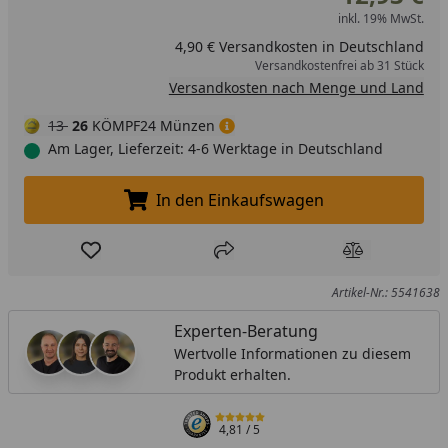
inkl. 19% MwSt.
4,90 € Versandkosten in Deutschland
Versandkostenfrei ab 31 Stück
Versandkosten nach Menge und Land
13
26
KÖMPF24 Münzen
Am Lager, Lieferzeit: 4-6 Werktage in Deutschland
In den Einkaufswagen
In den Einkaufswagen legen
Produkt zur Wunschliste hinzufügen
Teilen
Produkt Ver
Artikel-Nr.: 5541638
Experten-Beratung
Wertvolle Informationen zu diesem
Produkt erhalten.
4,81
/ 5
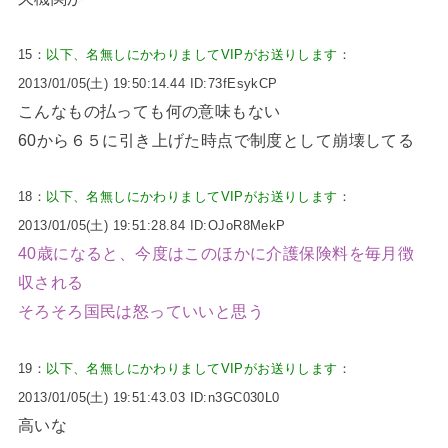
15：
以下、名無しにかわりましてVIPがお送りします
：
2013/01/05(土) 19:50:14.44 ID:73fEsykCP
こんなもの払っても何の意味もない
60から６５に引き上げた時点で制度として崩壊してる
18：
以下、名無しにかわりましてVIPがお送りします
：
2013/01/05(土) 19:51:28.84 ID:OJoR8MekP
40歳になると、今度はこのほかに介護保険料を毎月徴
収される
そろそろ国民は怒っていいと思う
19：
以下、名無しにかわりましてVIPがお送りします
：
2013/01/05(土) 19:51:43.03 ID:n3GC030L0
高いな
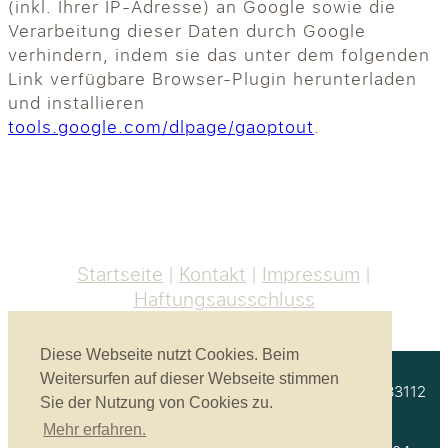
(inkl. Ihrer IP-Adresse) an Google sowie die
Verarbeitung dieser Daten durch Google
verhindern, indem sie das unter dem folgenden
Link verfügbare Browser-Plugin herunterladen
und installieren
tools.google.com/dlpage/gaoptout
.
Startseite
Kontakt
Impressum
Haftungsausschluss
Diese Webseite nutzt Cookies. Beim
Weitersurfen auf dieser Webseite stimmen
Akustikbau Heinrich GmbH | Unterprienmühle 4 a | 83112
Sie der Nutzung von Cookies zu.
Frasdorf
Mehr erfahren.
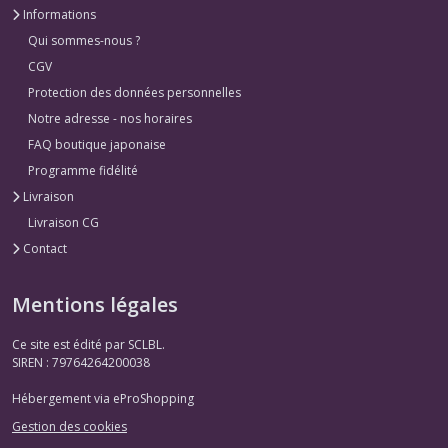
Informations
Qui sommes-nous ?
CGV
Protection des données personnelles
Notre adresse - nos horaires
FAQ boutique japonaise
Programme fidélité
Livraison
Livraison CG
Contact
Mentions légales
Ce site est édité par SCLBL.
SIREN : 79764264200038
Hébergement via eProShopping
Gestion des cookies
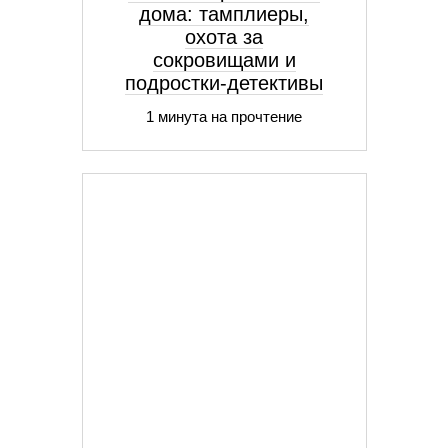
дома: тамплиеры,
охота за
сокровищами и
подростки-детективы
1 минута на прочтение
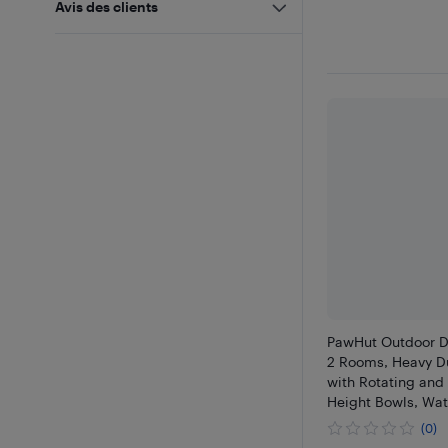
Avis des clients
PawHut Outdoor D
2 Rooms, Heavy D
with Rotating and
Height Bowls, Wat
Resistant Cover fo
(0)
Ducks, 13.5' x 9.5' 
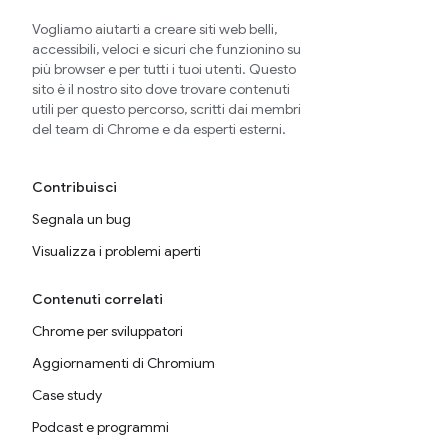
Vogliamo aiutarti a creare siti web belli,
accessibili, veloci e sicuri che funzionino su
più browser e per tutti i tuoi utenti. Questo
sito è il nostro sito dove trovare contenuti
utili per questo percorso, scritti dai membri
del team di Chrome e da esperti esterni.
Contribuisci
Segnala un bug
Visualizza i problemi aperti
Contenuti correlati
Chrome per sviluppatori
Aggiornamenti di Chromium
Case study
Podcast e programmi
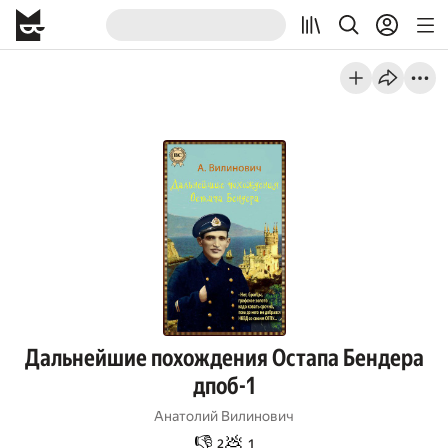
Дальнейшие похождения Остапа Бендера
дпоб-1
Анатолий Вилинович
👎
💩
2
1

-----

Brief => Each line of the data is to be duplicated exactly; pictures stay out of the copy.

Solution below =>
inkl. 19% MwSt.
4,90 € Versandkosten in Deutschland
Versandkostenfrei ab 31 Stück
Versandkosten nach Menge und Land
13
26
KÖMPF24 Münzen
Am Lager, Lieferzeit: 4-6 Werktage in Deutschland
In den Einkaufswagen
In den Einkaufswagen legen
Produkt zur Wunschliste hinzufügen
Teilen
Produkt Ver
Artikel-Nr.: 5541638
Experten-Beratung
Wertvolle Informationen zu diesem
Produkt erhalten.
4,81
/ 5
15：
以下、名無しにかわりましてVIPがお送りします
：
2013/01/05(土) 19:50:14.44 ID:73fEsykCP
こんなもの払っても何の意味もない
60から６５に引き上げた時点で制度として崩壊してる
18：
以下、名無しにかわりましてVIPがお送りします
：
2013/01/05(土) 19:51:28.84 ID:OJoR8MekP
40歳になると、今度はこのほかに介護保険料を毎月徴
収される
そろそろ国民は怒っていいと思う
19：
以下、名無しにかわりましてVIPがお送りします
：
2013/01/05(土) 19:51:43.03 ID:n3GC030L0
高いな
(inkl. Ihrer IP-Adresse) an Google sowie die
Verarbeitung dieser Daten durch Google
verhindern, indem sie das unter dem folgenden
Link verfügbare Browser-Plugin herunterladen
und installieren
tools.google.com/dlpage/gaoptout
.
Startseite
Kontakt
Impressum
Haftungsausschluss
Diese Webseite nutzt Cookies. Beim
Weitersurfen auf dieser Webseite stimmen
Akustikbau Heinrich GmbH | Unterprienmühle 4 a | 83112
Sie der Nutzung von Cookies zu.
Frasdorf
Mehr erfahren.
Informations
Qui sommes-nous ?
CGV
Protection des données personnelles
Notre adresse - nos horaires
FAQ boutique japonaise
Programme fidélité
Livraison
Livraison CG
Contact
Mentions légales
Ce site est édité par SCLBL.
SIREN : 79764264200038
Hébergement via eProShopping
Gestion des cookies
дома: тамплиеры,
охота за
сокровищами и
подростки-детективы
1 минута на прочтение
Avis des clients
PawHut Outdoor D
2 Rooms, Heavy D
with Rotating and
Height Bowls, Wat
Resistant Cover fo
(0)
Ducks, 13.5' x 9.5' 
Vogliamo aiutarti a creare siti web belli,
accessibili, veloci e sicuri che funzionino su
più browser e per tutti i tuoi utenti. Questo
sito è il nostro sito dove trovare contenuti
utili per questo percorso, scritti dai membri
del team di Chrome e da esperti esterni.
Contribuisci
Segnala un bug
Visualizza i problemi aperti
Contenuti correlati
Chrome per sviluppatori
Aggiornamenti di Chromium
Case study
Podcast e programmi
Дальнейшие похождения Остапа Бендера
дпоб-1
Анатолий Вилинович
👎
💩
2
1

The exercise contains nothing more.